Site information
- Type: Military base
- Owner: Philippines
- Controlled by: Philippine Air Force
- Condition: active, as of 2026

Location
- Coordinates: 13°57′16″N 121°7′28″E﻿ / ﻿13.95444°N 121.12444°E

Site history
- Built: 1942
- Built by: Empire of Japan
- In use: 1942-present
- Events: Air Force Flying School; Technical Training Center; NCO Academy;

= Basilio Fernando Air Base =

Air base in Lipa, Philippines

Basilio Fernando Air Base, or simply Fernando Air Base (formerly known as Lipa Air Base) is the site of the Philippine Air Force's (PAF) pilot training and education facilities located in the city of Lipa, Batangas, Philippines.

It is named after Lieutenant Colonel Basilio Fernando, one of the pioneers of Philippine aviation, who died during an airplane training accident in the US. It is also the location of PAF Air Education, Training, and doctrine Command of the Philippine Air Force.

Throughout the years, it has been awarded as the Philippine Air Force's Model Base of the Year for its well maintained appearance, base services, ecological and environmental control, and consistent safety and security control.

==Location==
It is located in Lipa, Batangas, about 83 km SSE of Manila, Philippines. It is 1,220 ft above sea level and is situated on a plateau overlooking Taal Volcano with an area of 712 acres of land which keep its climate temperature cool all day.

==History==
The base was built by the U. S. Army prior to the Pacific War.

On December 22, 1941, the 27th Bombardment Group temporarily transferred its personnel to Lipa before departing on December 25 to Cabcaben Airfield.

During early 1942, it was occupied by elements of the Japanese Imperial Army 16th Division commanded by General Morioka. During the Japanese occupation, Lipa Airfield was repaired and expanded by the Japanese.

On 12 April 1948, the late President Manuel Roxas directed the renaming of Lipa Air Base to Fernando Field and subsequently, to Fernando Air Base in honor of Lt. Col. Basilio Fernando, one of the pioneers of Philippine aviation.
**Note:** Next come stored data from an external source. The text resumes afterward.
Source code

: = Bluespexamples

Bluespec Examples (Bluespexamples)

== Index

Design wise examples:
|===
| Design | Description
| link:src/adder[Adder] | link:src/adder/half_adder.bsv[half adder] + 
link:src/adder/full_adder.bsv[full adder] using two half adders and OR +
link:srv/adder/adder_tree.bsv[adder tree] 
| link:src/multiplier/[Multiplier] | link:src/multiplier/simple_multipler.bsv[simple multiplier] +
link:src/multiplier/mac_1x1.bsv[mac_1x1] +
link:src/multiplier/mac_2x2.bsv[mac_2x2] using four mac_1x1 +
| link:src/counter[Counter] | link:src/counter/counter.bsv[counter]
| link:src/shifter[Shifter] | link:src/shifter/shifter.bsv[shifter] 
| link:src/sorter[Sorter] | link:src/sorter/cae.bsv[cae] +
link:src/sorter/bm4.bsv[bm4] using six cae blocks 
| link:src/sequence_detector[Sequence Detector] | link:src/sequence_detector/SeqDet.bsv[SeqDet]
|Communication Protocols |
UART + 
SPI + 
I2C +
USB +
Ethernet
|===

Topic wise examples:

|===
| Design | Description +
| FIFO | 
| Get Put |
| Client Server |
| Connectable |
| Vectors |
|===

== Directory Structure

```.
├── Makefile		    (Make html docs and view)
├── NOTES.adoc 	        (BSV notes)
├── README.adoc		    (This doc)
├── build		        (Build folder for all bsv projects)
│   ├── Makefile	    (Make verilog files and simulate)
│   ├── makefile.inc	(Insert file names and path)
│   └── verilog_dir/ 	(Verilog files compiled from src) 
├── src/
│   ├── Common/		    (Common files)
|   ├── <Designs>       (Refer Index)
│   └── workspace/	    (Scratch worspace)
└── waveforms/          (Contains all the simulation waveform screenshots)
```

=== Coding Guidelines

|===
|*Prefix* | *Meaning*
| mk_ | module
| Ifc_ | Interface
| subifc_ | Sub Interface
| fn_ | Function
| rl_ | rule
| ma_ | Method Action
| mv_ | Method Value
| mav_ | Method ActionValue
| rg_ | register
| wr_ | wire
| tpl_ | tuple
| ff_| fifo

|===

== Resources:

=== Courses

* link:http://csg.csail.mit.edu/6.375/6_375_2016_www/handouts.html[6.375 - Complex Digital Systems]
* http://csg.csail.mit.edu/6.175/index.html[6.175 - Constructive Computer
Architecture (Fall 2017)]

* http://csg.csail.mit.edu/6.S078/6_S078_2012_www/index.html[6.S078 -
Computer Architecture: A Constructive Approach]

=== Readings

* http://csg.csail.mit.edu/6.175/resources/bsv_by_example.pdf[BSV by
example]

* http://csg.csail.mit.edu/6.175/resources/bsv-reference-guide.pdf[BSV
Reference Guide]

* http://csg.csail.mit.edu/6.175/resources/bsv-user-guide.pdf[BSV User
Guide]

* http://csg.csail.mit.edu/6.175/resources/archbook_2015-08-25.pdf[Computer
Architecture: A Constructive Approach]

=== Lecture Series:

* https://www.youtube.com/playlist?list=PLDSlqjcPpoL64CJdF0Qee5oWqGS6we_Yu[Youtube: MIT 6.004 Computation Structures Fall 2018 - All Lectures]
In 1952, Fernando Air Base became a training base called the 100th Training Wing where training units and other support units of the Philippine Air Force were grouped.

The base was used to train Philippine airmen. There were 3 different learning/training facilities on the base: The Air Force Flying School, the Technical Training Center, and the NCO Academy, which conducted continuing education for NCO's. These facilities were staffed with instructors from the 100th Training Wing until 22 September 1999, when the functions were subsumed by the Air Education and Training Command.

==Facilities==
- Officers and enlisted Personnel club houses,
- Fernando Air Base chapel
- Fernando Air Base hospital
- Athletic Facilities
- 0.6 km Firing range
- Fernando Air Base 18-hole Golf Course

==Air Education, Training, and Doctrine Command==
It is one of the Major Commands of the Philippine Air Force. On 21 September 1999, the 100th Training Wing was deactivated and the Air Education and Training Command was established with a greater responsibility and wider scope of training task. On 2018, the capability to develop doctrines has been given to the Command with the designation of the Air Warfare Center under the command and control of the Command. Subsequently, it was renamed Air Education, Training, and Doctrine Command (AETDC).

===Primary Units===
The command is composed of seven (6) primary schools namely:
- PAF Officer School (responsible for preparing officers to assume positions of higher responsibility.)
- PAF Basic Military School (responsible for training soldier candidates.)
- PAF Non-Commissioned Officer School (responsible for conducting career courses for Enlisted Personnel.)
- PAF Flying School (responsible for conducting flying training to aviation students to qualify as pilots of the Air Force.)
- PAF Officer Candidate School (responsible for training officer candidates.)
- PAF Technical and Specialization School (responsible for conducting technical courses for all Air Force personnel.)
- PAF Logistics Training Center (responsible for logistics related training) - located at Clark Air Base, Pampanga
It also houses PAF Aviation Leadership and Excellence Nexus responsible for developing PAF personnel at all levels to become leaders of character and excellence and the PAF Civilian Human Resource School responsible for professional education of PAF Civilian Human Resource.

===Support units===
Working with the primary units are four Support Units:
- 550th Air Base Group (its mission is to manage, operate and maintain base facilities and to provide support services and security throughout the base.)
- 440th Aircraft Maintenance Group (its mission is to perform, coordinate and supervise the operation of maintenance function.)
- Fernando Air Base Hospital (its mission is to provide hospitalization and outpatient services to military personnel, dependents and other authorized personnel.)
- 1303rd Dental Dispensary (its mission is to provide dental services to mil personnel, dependents and authorized civilians.)